• TEXT SEGMENT:
--
‘Mr. Elliot’ promised clients his private Vegas vault was safe. He was wrong.
Updated February 10, 2020 - 1:56 am
For years, Las Vegas entrepreneur Elliot Shaikin promoted 24/7 Private Vaults as safer than banks, guaranteeing clients total anonymity and access to their property whenever they needed it.
“When you store your valuables with us, we don’t want to know your name or what you put in your vault,” the 80-something Shaikin said in a 2011 video commercial. “It’s safe and untraceable.”
In a 24-hour city, his message resonated with hundreds of people who valued privacy and did not want to deal with banks. Clients had keys to safe deposit boxes, used an iris scan to access the vault and signed paperwork with an X to keep their identities secret.
Professional gamblers, celebrities, businesspeople and even criminal suspects were among those who stored up to $70 million in cash and an eclectic mix of valuables in safe deposit boxes and safes.
Shaikin, a New York native and Air Force veteran who spent a lifetime distrusting government, opened the business in 1999 with money he earned in commercial real estate in Southern California, friends said.
“He wasn’t a security expert, but he was very much into privacy and individual rights,” one former employee said. “This was his baby, an idea he saw as his legacy. He wanted to find something unique.”
Shaikin seemed to have fun with his video promotions. He called himself “Mr. Elliot” and usually was seen wearing brightly colored suspenders. He promised a “lollipop” to anyone who toured his facility.
“He really basked in the spotlight,” the former employee said. “He was a bit of a ham.”
--
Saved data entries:
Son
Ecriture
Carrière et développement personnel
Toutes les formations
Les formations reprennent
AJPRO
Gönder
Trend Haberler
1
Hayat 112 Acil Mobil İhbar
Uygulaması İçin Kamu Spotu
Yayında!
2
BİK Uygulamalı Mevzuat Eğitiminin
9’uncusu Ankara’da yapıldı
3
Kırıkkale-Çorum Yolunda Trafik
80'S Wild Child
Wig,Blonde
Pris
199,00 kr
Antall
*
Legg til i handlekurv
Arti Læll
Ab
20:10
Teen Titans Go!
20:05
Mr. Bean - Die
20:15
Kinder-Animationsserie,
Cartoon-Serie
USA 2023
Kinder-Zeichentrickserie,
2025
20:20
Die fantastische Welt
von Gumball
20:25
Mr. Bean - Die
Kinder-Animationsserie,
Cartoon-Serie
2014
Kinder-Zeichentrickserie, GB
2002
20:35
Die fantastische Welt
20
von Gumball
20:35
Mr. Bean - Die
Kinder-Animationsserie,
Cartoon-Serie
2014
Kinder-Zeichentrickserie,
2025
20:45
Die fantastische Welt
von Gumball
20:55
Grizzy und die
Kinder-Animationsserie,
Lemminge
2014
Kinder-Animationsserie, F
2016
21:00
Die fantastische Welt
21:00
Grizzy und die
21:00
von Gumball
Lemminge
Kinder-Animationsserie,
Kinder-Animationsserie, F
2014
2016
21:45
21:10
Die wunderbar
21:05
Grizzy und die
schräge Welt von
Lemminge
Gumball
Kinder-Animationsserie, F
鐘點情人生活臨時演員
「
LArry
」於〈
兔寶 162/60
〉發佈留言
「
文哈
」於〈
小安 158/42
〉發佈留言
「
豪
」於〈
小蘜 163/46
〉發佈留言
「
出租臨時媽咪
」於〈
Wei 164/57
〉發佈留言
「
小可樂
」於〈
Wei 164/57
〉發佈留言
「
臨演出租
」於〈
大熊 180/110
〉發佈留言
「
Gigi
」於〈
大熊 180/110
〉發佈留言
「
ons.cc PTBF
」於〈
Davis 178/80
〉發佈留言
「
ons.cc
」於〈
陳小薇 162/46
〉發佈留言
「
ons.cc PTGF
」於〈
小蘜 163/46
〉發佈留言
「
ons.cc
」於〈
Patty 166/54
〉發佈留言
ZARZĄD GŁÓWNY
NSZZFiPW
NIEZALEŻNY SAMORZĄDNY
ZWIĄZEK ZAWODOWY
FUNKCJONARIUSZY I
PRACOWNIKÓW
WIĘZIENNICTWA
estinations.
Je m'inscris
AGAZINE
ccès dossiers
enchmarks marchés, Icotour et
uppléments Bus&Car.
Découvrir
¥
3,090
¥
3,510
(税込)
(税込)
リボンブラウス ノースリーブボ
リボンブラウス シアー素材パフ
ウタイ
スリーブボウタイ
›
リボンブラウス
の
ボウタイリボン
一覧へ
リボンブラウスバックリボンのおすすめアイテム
--
• TASKS TO CARRY OUT:
a) According to the article on the Las Vegas private vault business, in what year did Shaikin open 24/7 Private Vaults?
b) Reproduce the section of the vault article starting with "Professional gamblers, celebrities, businesspeople" and going on through "toured his facility.".

• TASK SOLUTIONS:
a) 1999

b)
Professional gamblers, celebrities, businesspeople and even criminal suspects were among those who stored up to $70 million in cash and an eclectic mix of valuables in safe deposit boxes and safes.
Shaikin, a New York native and Air Force veteran who spent a lifetime distrusting government, opened the business in 1999 with money he earned in commercial real estate in Southern California, friends said.
“He wasn’t a security expert, but he was very much into privacy and individual rights,” one former employee said. “This was his baby, an idea he saw as his legacy. He wanted to find something unique.”
Shaikin seemed to have fun with his video promotions. He called himself “Mr. Elliot” and usually was seen wearing brightly colored suspenders. He promised a “lollipop” to anyone who toured his facility.